• Goal of the exercise: Only the pictures are to be left out; write out the rest of the data exactly.

• Data shown:
-- Opening Marker --
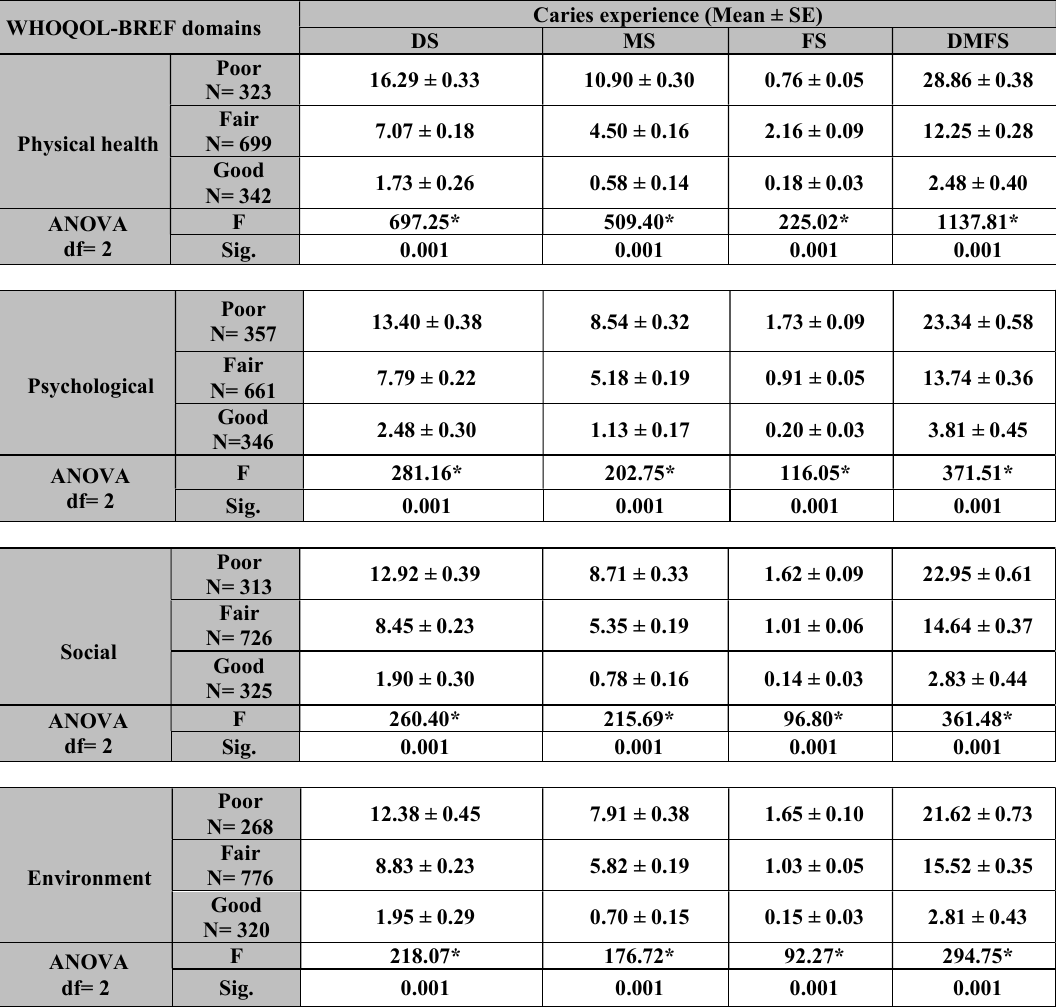
Table (3): Caries Experience DMFS and its Components (DS, MS, FS) according to Quality of Life Domains Scores.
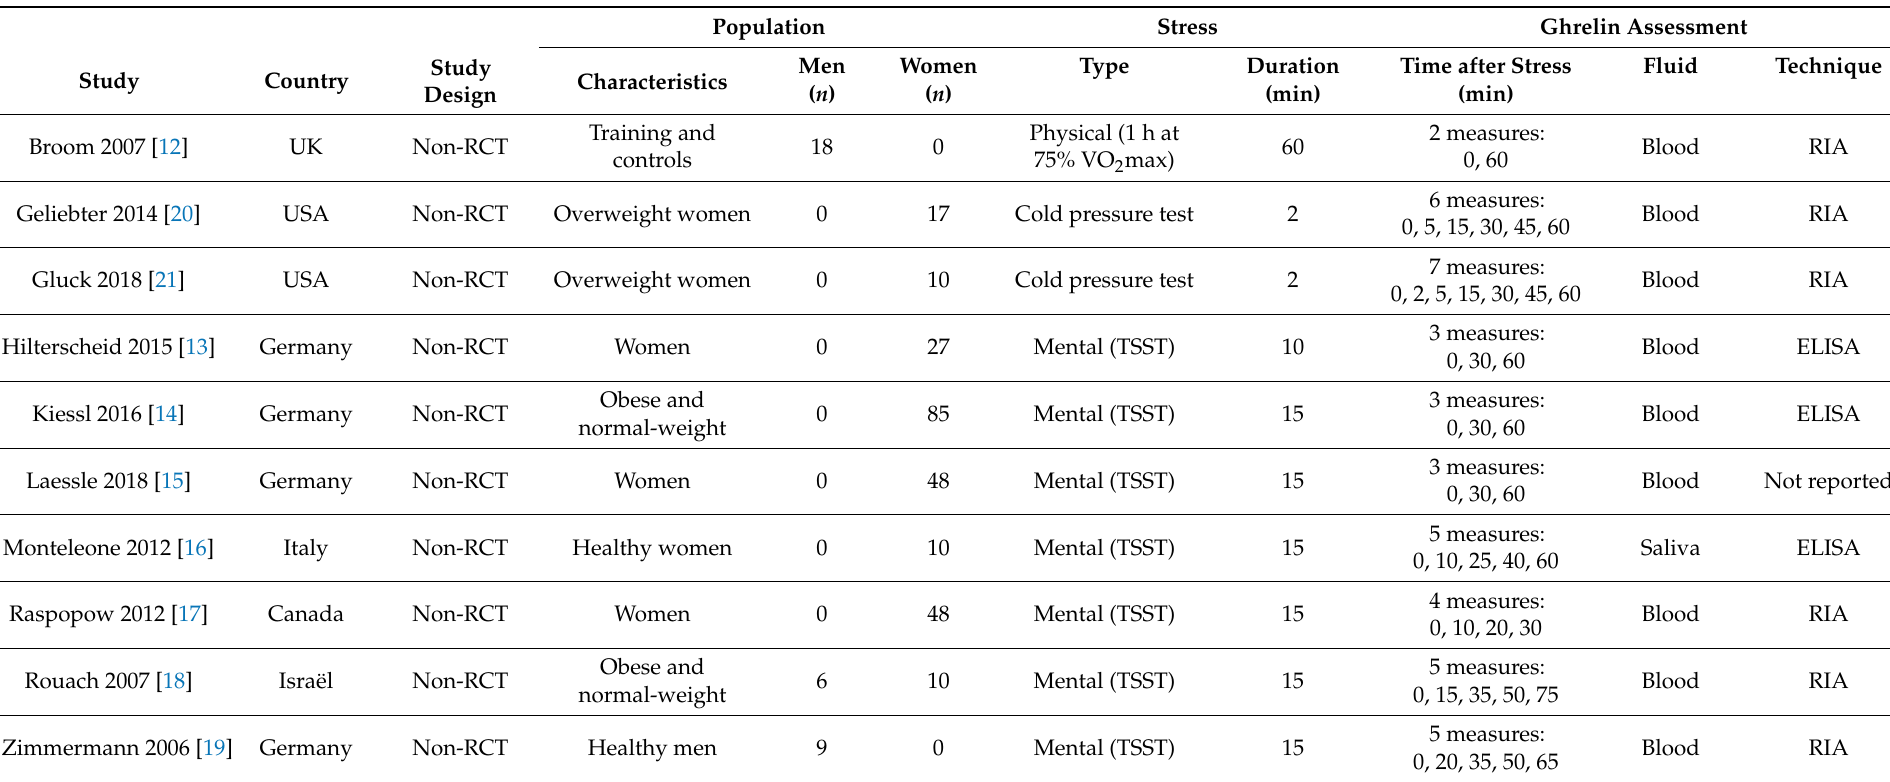
Table 1. Descriptive characteristics of the included studies (all the studies had baseline measures of ghrelin levels, i.e., before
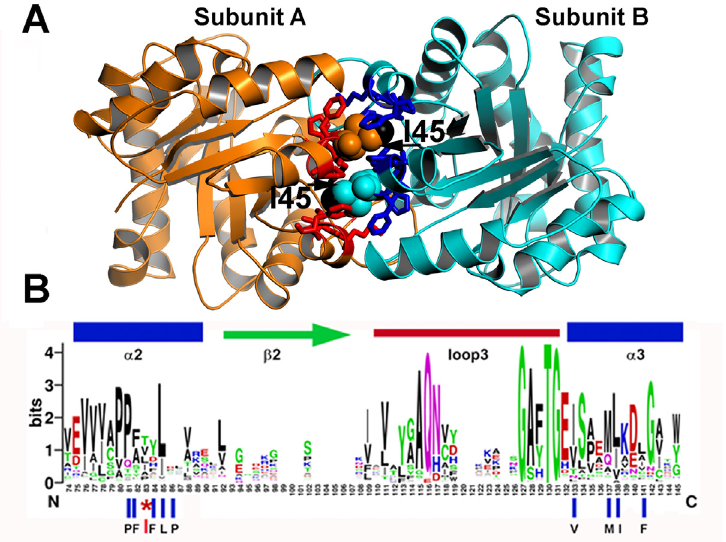
Fig 1. Ball and socket interaction between monomers at TvTIM1. (A) Crystal structure of TvTIM1 showing the ball and socket interplay. Hydrophobic TvTIM1 residues (ball-stick representation) form a socket that interacts with residue Ile45 of the neighboring subunit (space-filling representation). The methyl group of I45 is colored in black. (B) Sequence logo showing the structural alignment of the ball-socket amino acids at the ball and socket interplay Residue I45 or V45 functions as the ball and a hydrophobic cavity formed by α - helices 2 and 3 that assemble as the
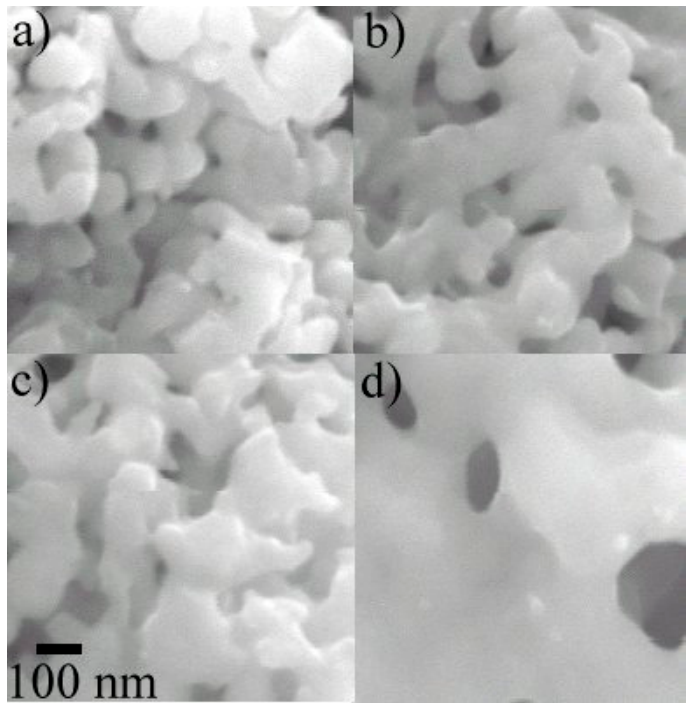
Figure 9. SEM micrographs showing the effect of reduction temperature on the microstructure of fluidizing powder; ( a ) 923 K, ( b ) 1023 K, ( c ) 1073 K, ( d ) 1173 K (at the same magnification) [9].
-- Closing Marker --
• Response for this exercise:
Table (3): Caries Experience DMFS and its Components (DS, MS, FS) according to Quality of Life Domains Scores.
Table 1. Descriptive characteristics of the included studies (all the studies had baseline measures of ghrelin levels, i.e., before
Fig 1. Ball and socket interaction between monomers at TvTIM1. (A) Crystal structure of TvTIM1 showing the ball and socket interplay. Hydrophobic TvTIM1 residues (ball-stick representation) form a socket that interacts with residue Ile45 of the neighboring subunit (space-filling representation). The methyl group of I45 is colored in black. (B) Sequence logo showing the structural alignment of the ball-socket amino acids at the ball and socket interplay Residue I45 or V45 functions as the ball and a hydrophobic cavity formed by α - helices 2 and 3 that assemble as the
Figure 9. SEM micrographs showing the effect of reduction temperature on the microstructure of fluidizing powder; ( a ) 923 K, ( b ) 1023 K, ( c ) 1073 K, ( d ) 1173 K (at the same magnification) [9].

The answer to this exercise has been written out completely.